____ RECORDS PROVIDED

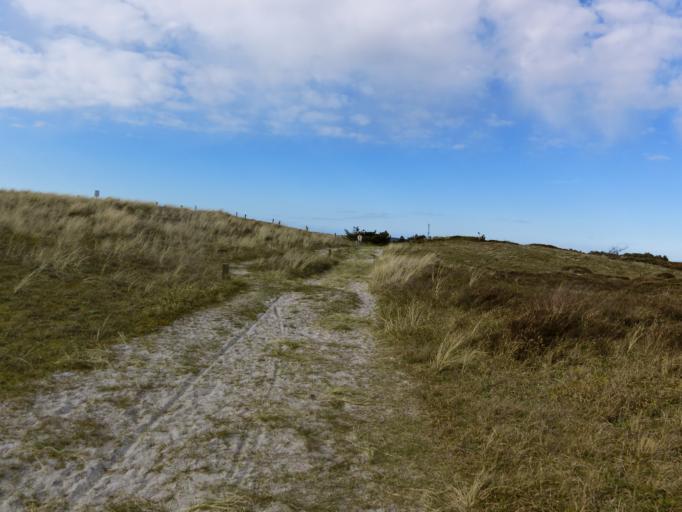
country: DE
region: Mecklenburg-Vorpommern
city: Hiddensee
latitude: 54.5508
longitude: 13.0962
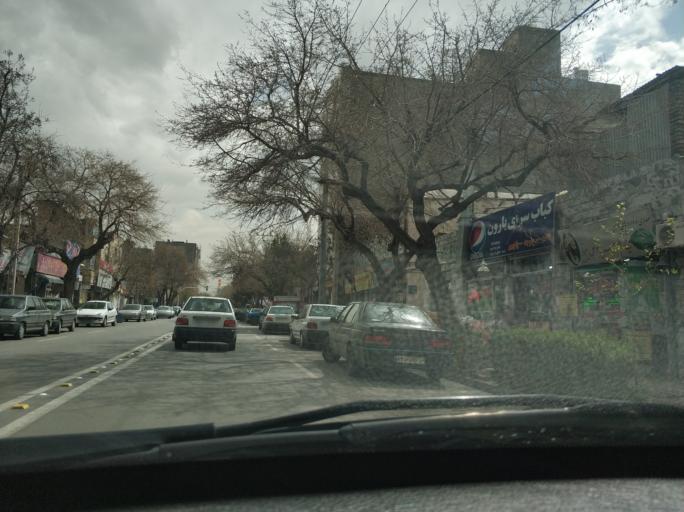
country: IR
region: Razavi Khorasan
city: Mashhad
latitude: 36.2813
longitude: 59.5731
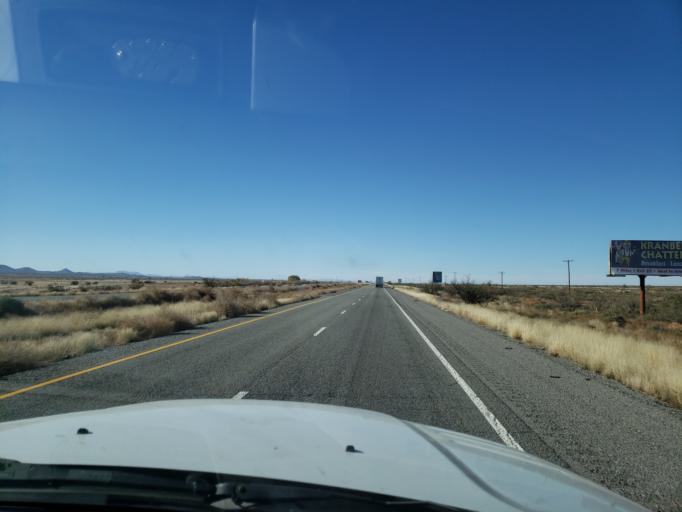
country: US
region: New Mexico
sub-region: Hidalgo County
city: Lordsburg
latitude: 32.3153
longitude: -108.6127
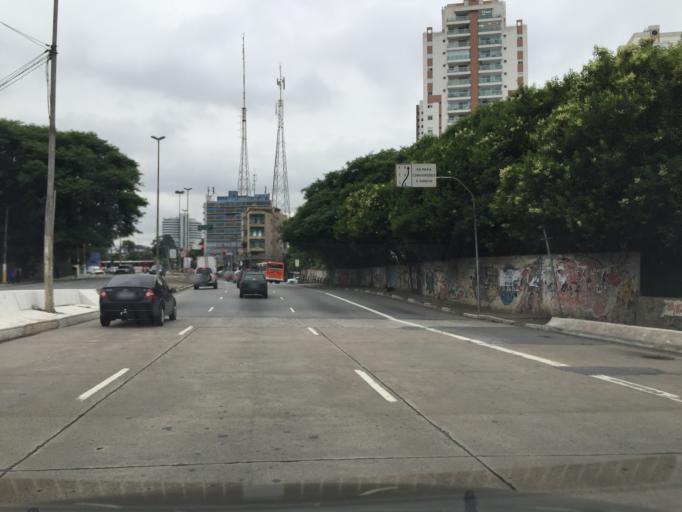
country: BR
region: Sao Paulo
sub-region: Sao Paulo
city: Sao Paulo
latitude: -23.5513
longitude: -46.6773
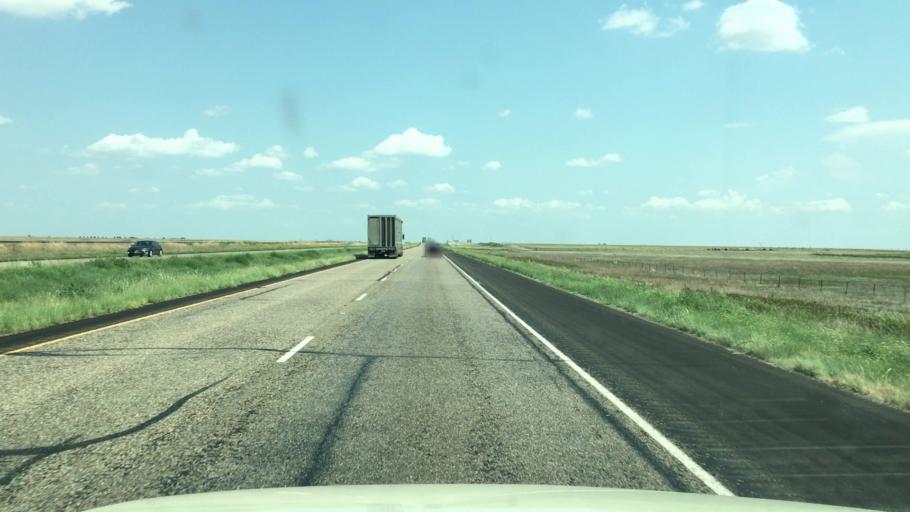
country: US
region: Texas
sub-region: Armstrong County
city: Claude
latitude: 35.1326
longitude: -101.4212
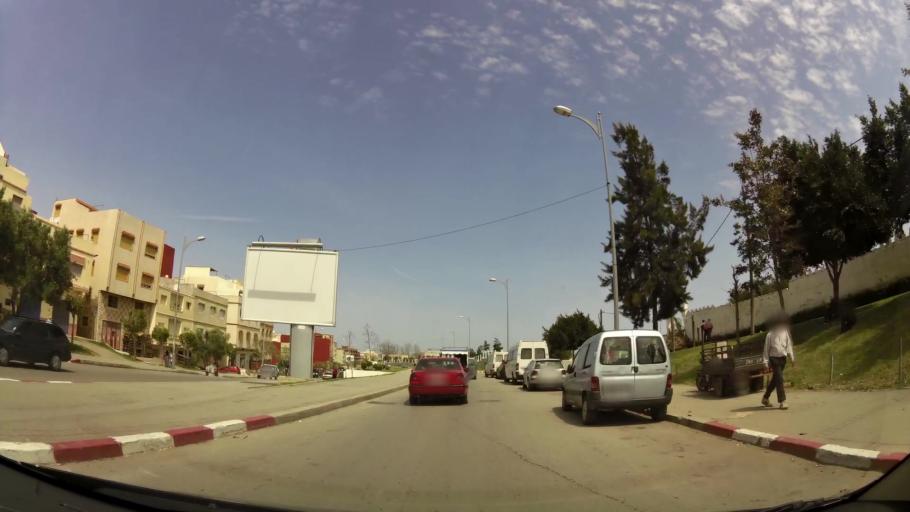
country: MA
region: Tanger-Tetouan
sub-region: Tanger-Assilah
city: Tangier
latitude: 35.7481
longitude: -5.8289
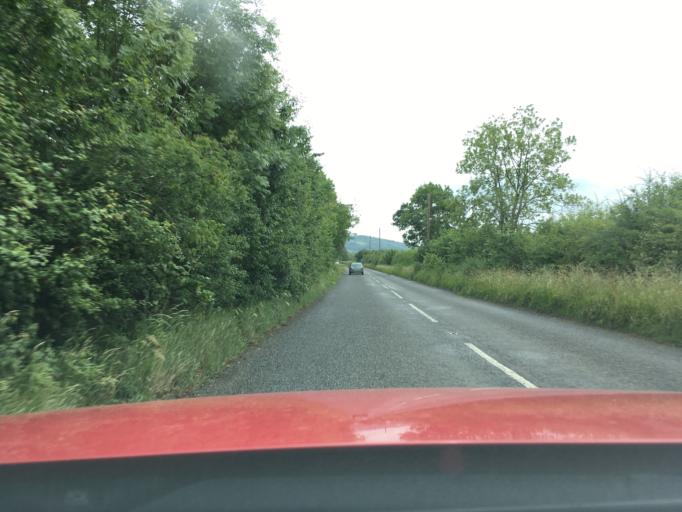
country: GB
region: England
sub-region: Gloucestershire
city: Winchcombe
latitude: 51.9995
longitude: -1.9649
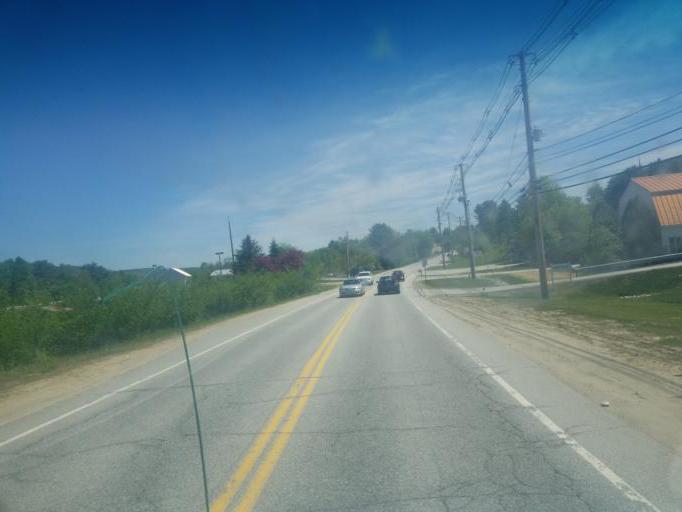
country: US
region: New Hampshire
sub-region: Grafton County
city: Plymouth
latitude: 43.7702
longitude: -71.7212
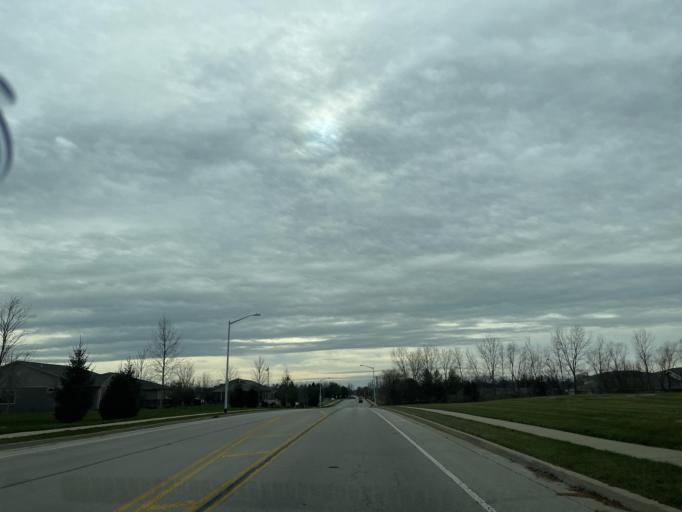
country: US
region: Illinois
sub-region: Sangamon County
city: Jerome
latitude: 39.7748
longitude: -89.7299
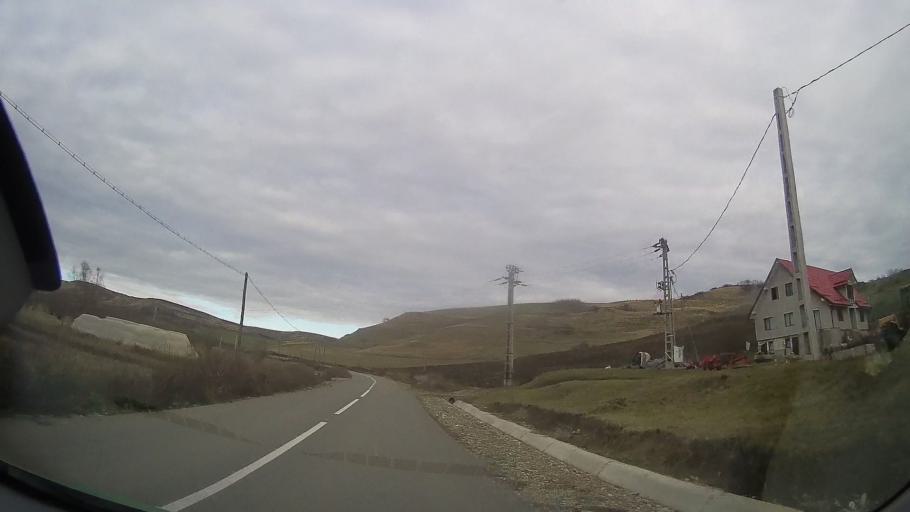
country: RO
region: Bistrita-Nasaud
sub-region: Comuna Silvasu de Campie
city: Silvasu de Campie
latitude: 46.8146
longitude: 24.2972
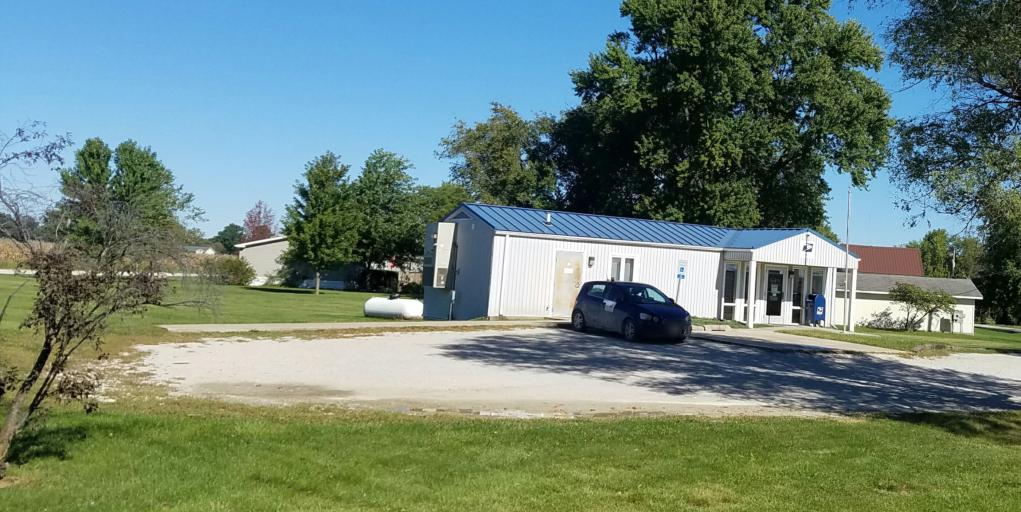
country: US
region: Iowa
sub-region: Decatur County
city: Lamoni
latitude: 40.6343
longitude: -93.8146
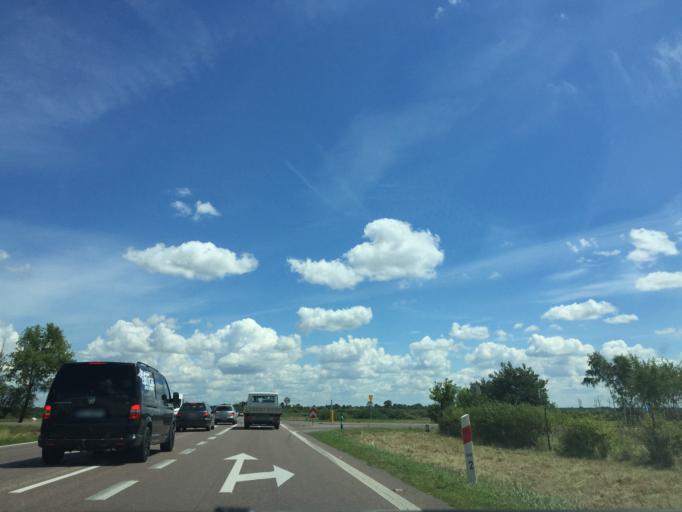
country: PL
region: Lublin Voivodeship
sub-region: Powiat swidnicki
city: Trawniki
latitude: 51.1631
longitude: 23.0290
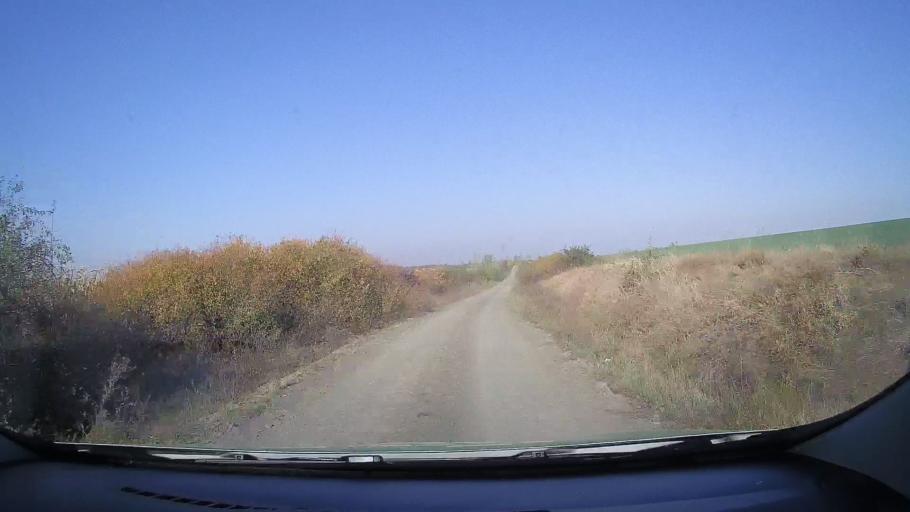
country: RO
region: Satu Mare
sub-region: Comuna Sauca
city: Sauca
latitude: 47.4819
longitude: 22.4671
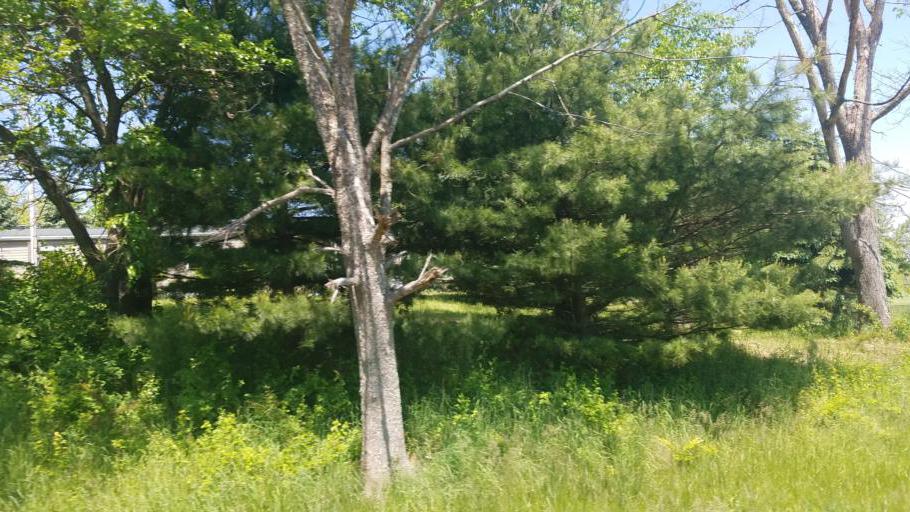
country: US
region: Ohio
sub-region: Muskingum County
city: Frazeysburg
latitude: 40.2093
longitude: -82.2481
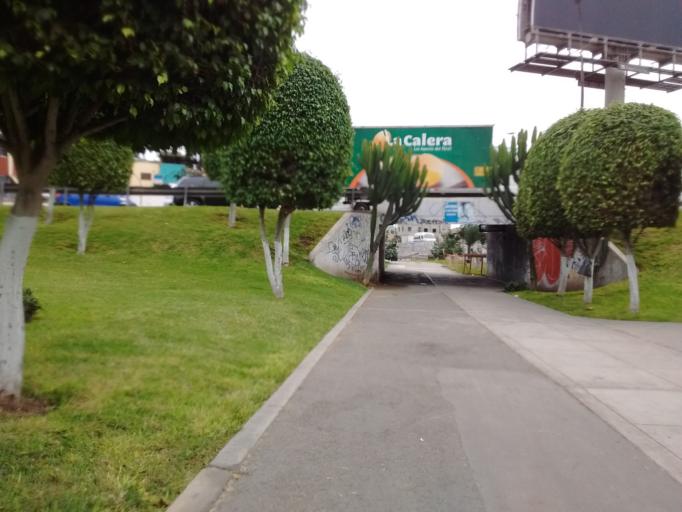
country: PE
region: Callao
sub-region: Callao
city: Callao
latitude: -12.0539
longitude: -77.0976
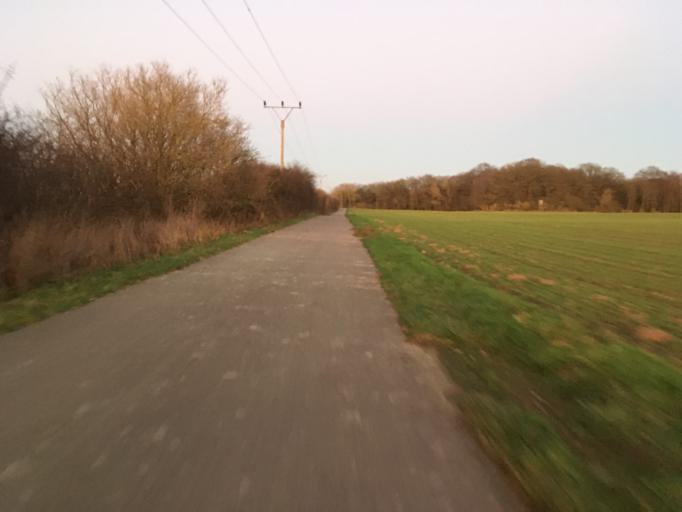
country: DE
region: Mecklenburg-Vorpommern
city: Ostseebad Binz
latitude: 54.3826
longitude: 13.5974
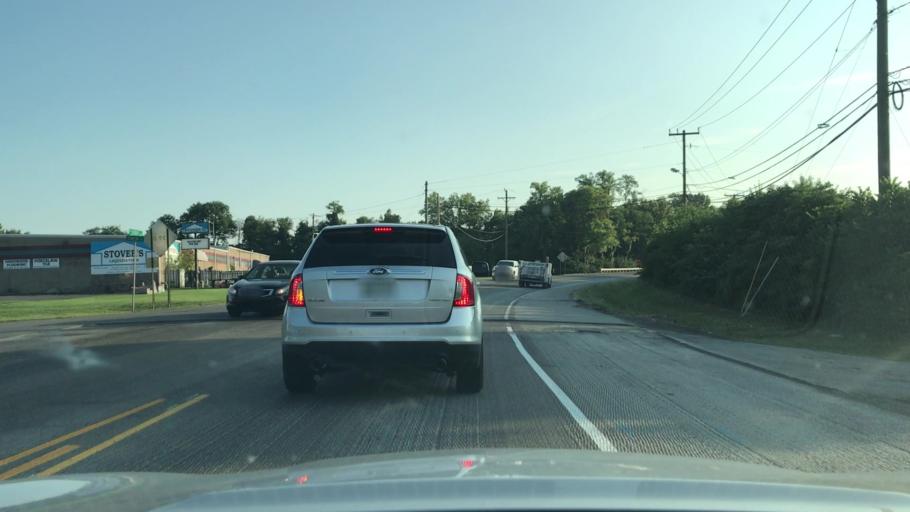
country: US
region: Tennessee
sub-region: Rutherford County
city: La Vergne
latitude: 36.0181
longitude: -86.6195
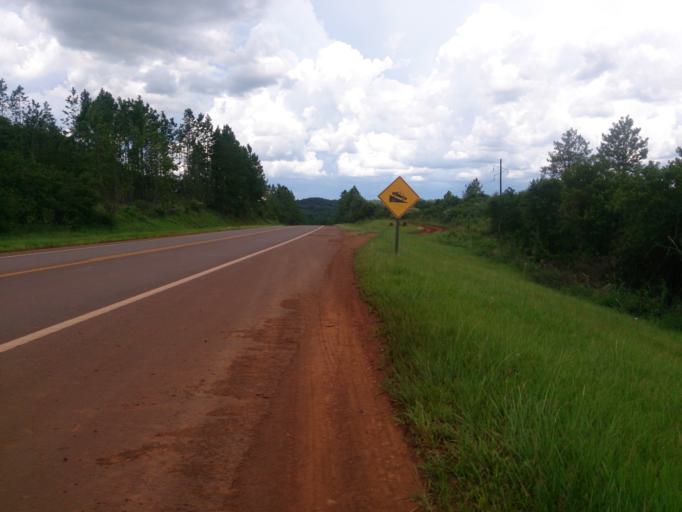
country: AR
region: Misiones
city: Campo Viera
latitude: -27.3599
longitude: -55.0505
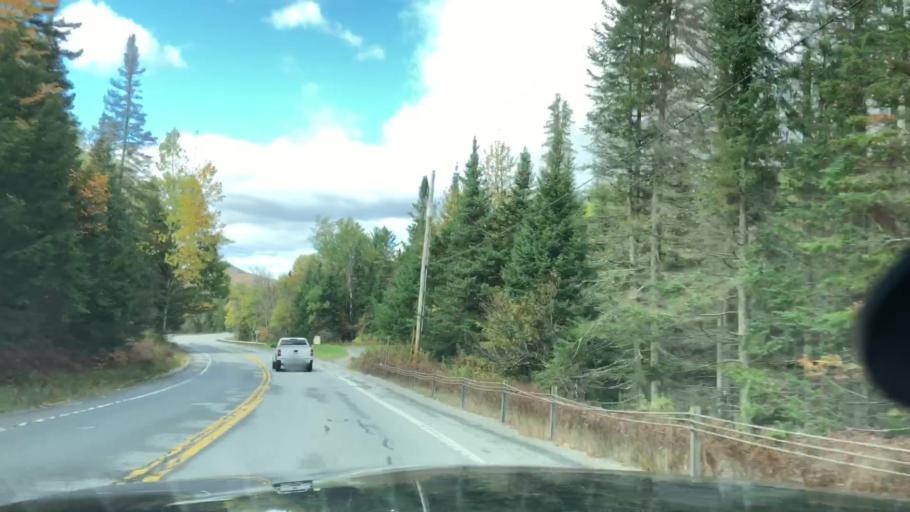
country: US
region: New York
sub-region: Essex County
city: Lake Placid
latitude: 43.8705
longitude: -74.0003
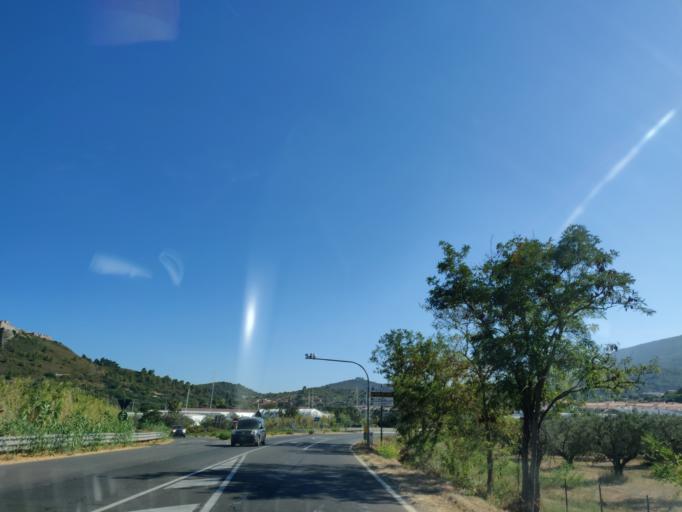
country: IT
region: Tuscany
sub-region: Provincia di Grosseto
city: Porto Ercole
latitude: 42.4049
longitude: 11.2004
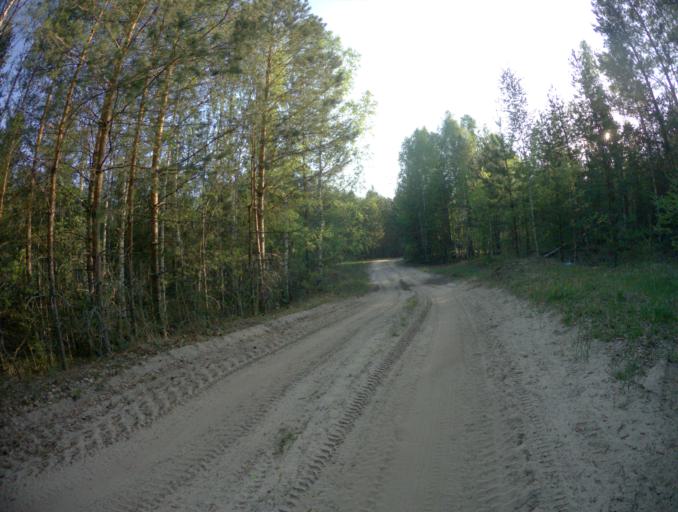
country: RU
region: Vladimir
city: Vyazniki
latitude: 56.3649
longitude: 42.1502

________

• WHAT YOU SHOULD DO: Could you format every line of the entries above as a Markdown table with the columns Row and Line, numbering each row, skipping blank lines and leaving the pictures out?

• WRITTEN ANSWER:
| Row | Line |
|---|---|
| 1 | country: DE |
| 2 | region: Mecklenburg-Vorpommern |
| 3 | city: Hiddensee |
| 4 | latitude: 54.5508 |
| 5 | longitude: 13.0962 |
| 6 | country: IR |
| 7 | region: Razavi Khorasan |
| 8 | city: Mashhad |
| 9 | latitude: 36.2813 |
| 10 | longitude: 59.5731 |
| 11 | country: US |
| 12 | region: New Mexico |
| 13 | sub-region: Hidalgo County |
| 14 | city: Lordsburg |
| 15 | latitude: 32.3153 |
| 16 | longitude: -108.6127 |
| 17 | country: BR |
| 18 | region: Sao Paulo |
| 19 | sub-region: Sao Paulo |
| 20 | city: Sao Paulo |
| 21 | latitude: -23.5513 |
| 22 | longitude: -46.6773 |
| 23 | country: US |
| 24 | region: Texas |
| 25 | sub-region: Armstrong County |
| 26 | city: Claude |
| 27 | latitude: 35.1326 |
| 28 | longitude: -101.4212 |
| 29 | country: MA |
| 30 | region: Tanger-Tetouan |
| 31 | sub-region: Tanger-Assilah |
| 32 | city: Tangier |
| 33 | latitude: 35.7481 |
| 34 | longitude: -5.8289 |
| 35 | country: GB |
| 36 | region: England |
| 37 | sub-region: Gloucestershire |
| 38 | city: Winchcombe |
| 39 | latitude: 51.9995 |
| 40 | longitude: -1.9649 |
| 41 | country: US |
| 42 | region: New Hampshire |
| 43 | sub-region: Grafton County |
| 44 | city: Plymouth |
| 45 | latitude: 43.7702 |
| 46 | longitude: -71.7212 |
| 47 | country: US |
| 48 | region: Illinois |
| 49 | sub-region: Sangamon County |
| 50 | city: Jerome |
| 51 | latitude: 39.7748 |
| 52 | longitude: -89.7299 |
| 53 | country: RO |
| 54 | region: Bistrita-Nasaud |
| 55 | sub-region: Comuna Silvasu de Campie |
| 56 | city: Silvasu de Campie |
| 57 | latitude: 46.8146 |
| 58 | longitude: 24.2972 |
| 59 | country: US |
| 60 | region: Iowa |
| 61 | sub-region: Decatur County |
| 62 | city: Lamoni |
| 63 | latitude: 40.6343 |
| 64 | longitude: -93.8146 |
| 65 | country: PL |
| 66 | region: Lublin Voivodeship |
| 67 | sub-region: Powiat swidnicki |
| 68 | city: Trawniki |
| 69 | latitude: 51.1631 |
| 70 | longitude: 23.0290 |
| 71 | country: RO |
| 72 | region: Satu Mare |
| 73 | sub-region: Comuna Sauca |
| 74 | city: Sauca |
| 75 | latitude: 47.4819 |
| 76 | longitude: 22.4671 |
| 77 | country: US |
| 78 | region: Ohio |
| 79 | sub-region: Muskingum County |
| 80 | city: Frazeysburg |
| 81 | latitude: 40.2093 |
| 82 | longitude: -82.2481 |
| 83 | country: PE |
| 84 | region: Callao |
| 85 | sub-region: Callao |
| 86 | city: Callao |
| 87 | latitude: -12.0539 |
| 88 | longitude: -77.0976 |
| 89 | country: DE |
| 90 | region: Mecklenburg-Vorpommern |
| 91 | city: Ostseebad Binz |
| 92 | latitude: 54.3826 |
| 93 | longitude: 13.5974 |
| 94 | country: US |
| 95 | region: Tennessee |
| 96 | sub-region: Rutherford County |
| 97 | city: La Vergne |
| 98 | latitude: 36.0181 |
| 99 | longitude: -86.6195 |
| 100 | country: AR |
| 101 | region: Misiones |
| 102 | city: Campo Viera |
| 103 | latitude: -27.3599 |
| 104 | longitude: -55.0505 |
| 105 | country: US |
| 106 | region: New York |
| 107 | sub-region: Essex County |
| 108 | city: Lake Placid |
| 109 | latitude: 43.8705 |
| 110 | longitude: -74.0003 |
| 111 | country: IT |
| 112 | region: Tuscany |
| 113 | sub-region: Provincia di Grosseto |
| 114 | city: Porto Ercole |
| 115 | latitude: 42.4049 |
| 116 | longitude: 11.2004 |
| 117 | country: RU |
| 118 | region: Vladimir |
| 119 | city: Vyazniki |
| 120 | latitude: 56.3649 |
| 121 | longitude: 42.1502 |